Output the stretch of the Asiahn Bryant biography from "Asiahn Bryant (previously" through "is openly lesbian.", word for word.

### READING TEXT ###

Asiahn Bryant (previously Asia Bryant and born November 24, 1987) is an American singer-songwriter from Paterson, New Jersey, currently signed to the SinceThe80s and Motown record labels. Since 2021, alongside her music, she provides vocal performances for Karma Grant in the Ludacris-created Netflix streaming musical series, Karma's World.

Early life
Asiahn Bryant was born in Paterson, New Jersey, and moved with her family to Charlotte, North Carolina as a baby. She used music as an outlet while dealing with the divorce of her parents and the death of her brother.
Bryant is openly lesbian.

Musical career
In the early stages of Asiahn Bryant's music career, she met Craig King who took her under his wing worked on her artistic development with A&R James Bennett. She started touring a few years later and opened up for Ludacris, T.I., Kanye West, and Erykah Badu. In 2010 and 2011, she featured on background vocals for Quincy Jones' Q: Soul Bossa Nostra and Killer Mike's PL3DGE. In 2011, Asiahn Bryant began her mainstream musical career by signing a publishing deal with Universal Music Group, and releasing her debut extended play (EP) album Analog Girl X Digital World on June 7 that year under the Motown record label.

### SUPPLIED MATERIAL ###

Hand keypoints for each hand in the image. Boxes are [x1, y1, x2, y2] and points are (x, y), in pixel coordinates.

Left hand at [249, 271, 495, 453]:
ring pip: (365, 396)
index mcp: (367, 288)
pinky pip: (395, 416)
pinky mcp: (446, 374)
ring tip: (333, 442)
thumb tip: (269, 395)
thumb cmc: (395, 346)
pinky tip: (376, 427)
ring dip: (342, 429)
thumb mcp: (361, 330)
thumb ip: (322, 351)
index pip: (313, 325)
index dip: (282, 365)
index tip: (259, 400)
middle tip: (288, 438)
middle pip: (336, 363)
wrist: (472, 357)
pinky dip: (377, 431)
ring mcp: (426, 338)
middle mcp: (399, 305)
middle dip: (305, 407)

###

TASK ANSWER —
Asiahn Bryant (previously Asia Bryant and born November 24, 1987) is an American singer-songwriter from Paterson, New Jersey, currently signed to the SinceThe80s and Motown record labels. Since 2021, alongside her music, she provides vocal performances for Karma Grant in the Ludacris-created Netflix streaming musical series, Karma's World.

Early life
Asiahn Bryant was born in Paterson, New Jersey, and moved with her family to Charlotte, North Carolina as a baby. She used music as an outlet while dealing with the divorce of her parents and the death of her brother.
Bryant is openly lesbian.